> INSTRUCTIONS FOR THE TASK
Each line from the one that holds "絡ください。 返品、返金方法等について、折り返し連絡をさせていただ" to the end of the entries is to be given again exactly. Do not include pictures.

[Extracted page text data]
◆ ◆ ◆ ◆ ◆

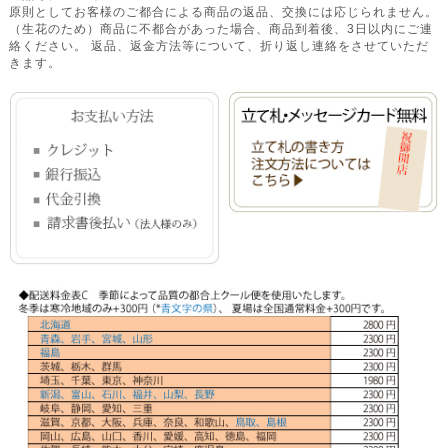
原則としてお客様のご都合による商品の返品、交換には応じられません。
（生花のため）商品に不都合があった場合、商品到着後、3日以内にご連
絡ください。 返品、返金方法等について、折り返し連絡をさせていただ
きます。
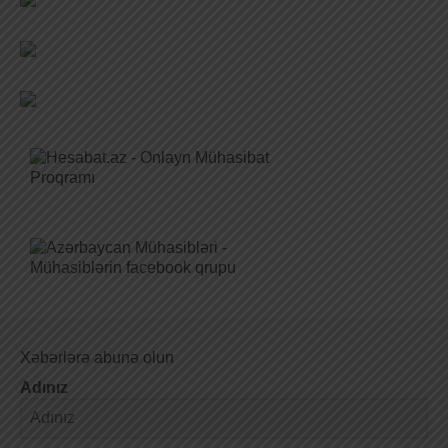
Xəbərlərə abunə olun
Adınız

◆ ◆ ◆ ◆ ◆

> SOLVED PROBLEM
絡ください。 返品、返金方法等について、折り返し連絡をさせていただ
きます。
Xəbərlərə abunə olun
Adınız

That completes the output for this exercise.